-- START OF READING TEXT --

Question

A line is parallel to one side of triangle which intersects remaining two sides in two distinct points then that line divides sides in same proportion.

Given: In ΔABC line l || side BC and line l intersect side AB in P and side AC in Q.

To prove: `"AP"/"PB" = "AQ"/"QC"`

Construction: Draw CP and BQ

Proof: ΔAPQ and ΔPQB have equal height.

`("A"(Δ"APQ"))/("A"(Δ"PQB")) = (["______"])/"PB"`   .....(i)[areas in proportion of base]

`("A"(Δ"APQ"))/("A"(Δ"PQC")) = (["______"])/"QC"`  .......(ii)[areas in proportion of base]

ΔPQC and ΔPQB have [______] is common base.

Seg PQ || Seg BC, hence height of ΔAPQ and ΔPQB.

A(ΔPQC) = A(Δ______)    ......(iii)

`("A"(Δ"APQ"))/("A"(Δ"PQB")) = ("A"(Δ "______"))/("A"(Δ "______"))`   ......[(i), (ii), and (iii)]

`"AP"/"PB" = "AQ"/"QC"`   .......[(i) and (ii)]

Answer 1

Proof: ΔAPQ and ΔPQB have equal height.

`("A"(Δ"APQ"))/("A"(Δ"PQB"))` = `"AP"/"PB"`   .....(i)[areas in proportion of base]

`("A"(Δ"APQ"))/("A"(Δ"PQC"))` = `"AQ"/"QC"`  .......(ii)[areas in proportion of base]

ΔPQC and ΔPQB have PQ is common base.

Seg PQ || Seg BC, hence height of ΔAPQ and ΔPQB.

A(ΔPQC) = A(ΔPQB)    ......(iii)[Areas of two triangles having equal base and height are equal]

`("A"(Δ"APQ"))/("A"(Δ"PQB"))` = `("A"(Δ"APQ"))/("A"(Δ "PQC"))`   ......[(i), (ii), and (iii)]

`"AP"/"PB" = "AQ"/"QC"`   .......[(i) and (ii)]

-- END OF READING TEXT --
-- START OF EXTRACTED RECORDS --

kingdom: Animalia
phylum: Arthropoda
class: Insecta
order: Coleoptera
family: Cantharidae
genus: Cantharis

-- END OF EXTRACTED RECORDS --

REQUIRED TASKS ->
1 – In the triangle proof, what does the construction step say to draw?
2 – List every triangle named in the triangle proof, giving each one once.
3 – Decide whether each statement agrees with the triangle proof, and quote the deciding words: (a) Line l intersects side AB at P. (b) In Answer 1, PQ is the common base of ΔPQC and ΔPQB. (c) In Answer 1, equation (iii) says A(ΔPQC) equals A(ΔAPQ).

EXERCISE SOLUTIONS ->
1 – CP and BQ.

2 – ΔABC, ΔAPQ, ΔPQB, ΔPQC

3 –
(a) Yes: "line l intersect side AB in P"
(b) Yes: "ΔPQC and ΔPQB have PQ is common base."
(c) No: "A(ΔPQC) = A(ΔPQB)"